TASK TO CARRY OUT -
Out of the lines below, please list those that hold the string "right".

AVAILABLE RECORDS -
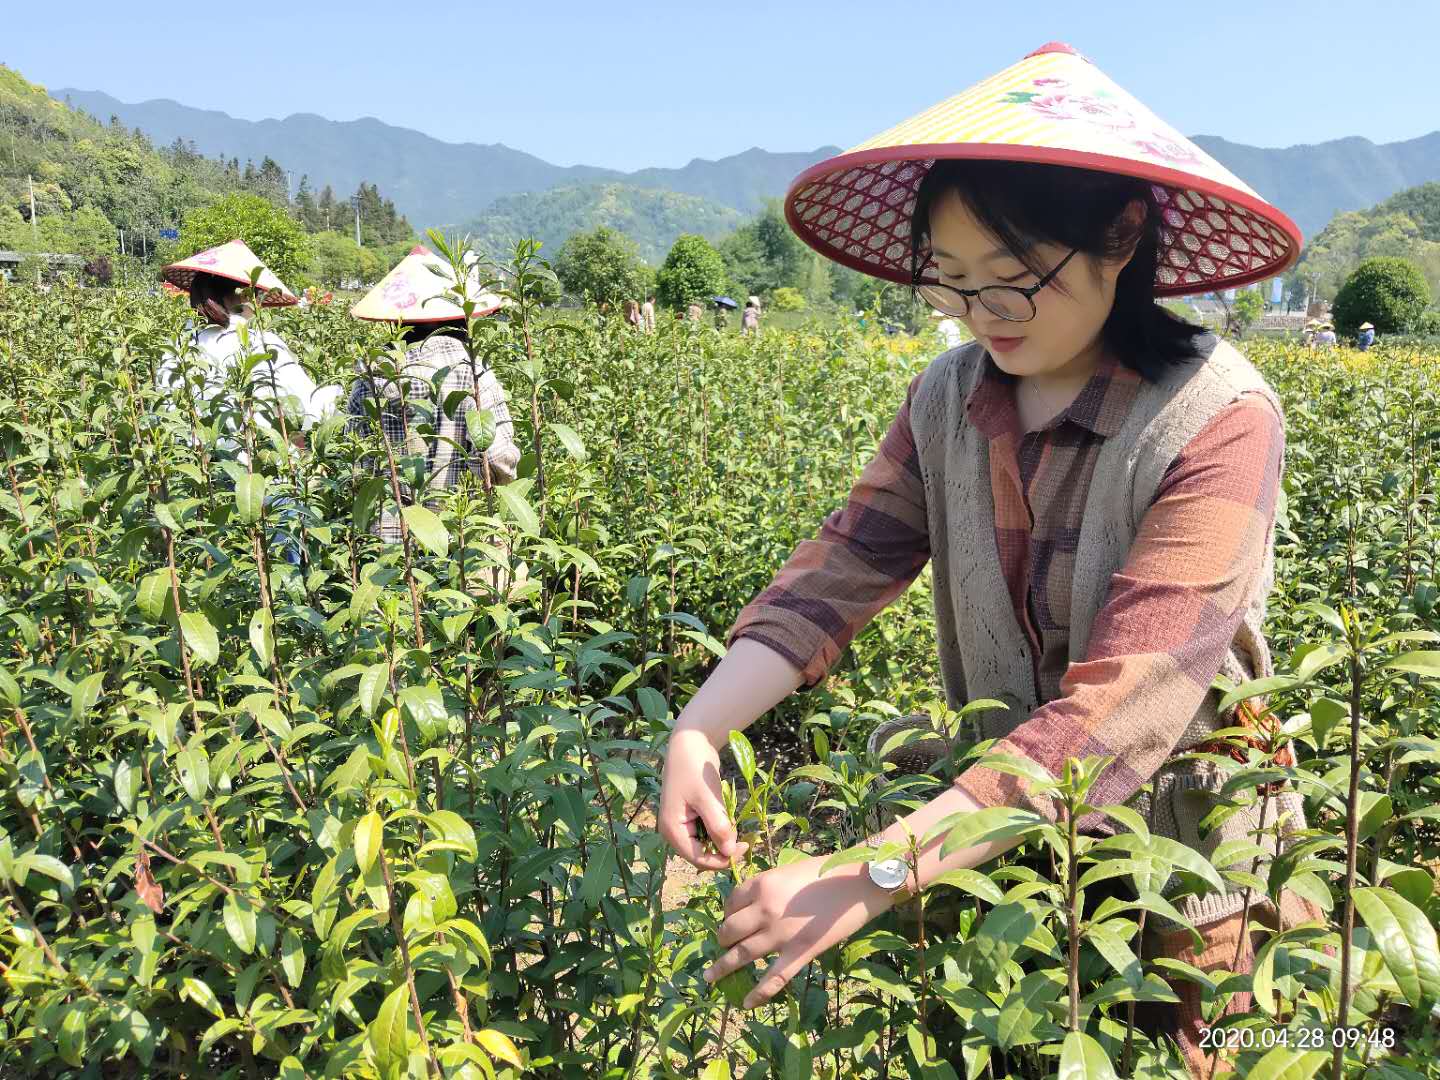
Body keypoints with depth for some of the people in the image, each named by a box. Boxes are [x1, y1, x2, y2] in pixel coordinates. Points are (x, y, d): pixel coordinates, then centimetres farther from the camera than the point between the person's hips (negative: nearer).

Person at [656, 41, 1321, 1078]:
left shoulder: (1216, 420, -24)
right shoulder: (948, 400, -5)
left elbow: (1125, 705, -33)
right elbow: (838, 571, -13)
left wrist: (873, 876, -40)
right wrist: (698, 730, -30)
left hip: (1179, 864, -4)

RESPONSE -
right shoulder: (948, 400, -5)
right elbow: (838, 571, -13)
right wrist: (698, 730, -30)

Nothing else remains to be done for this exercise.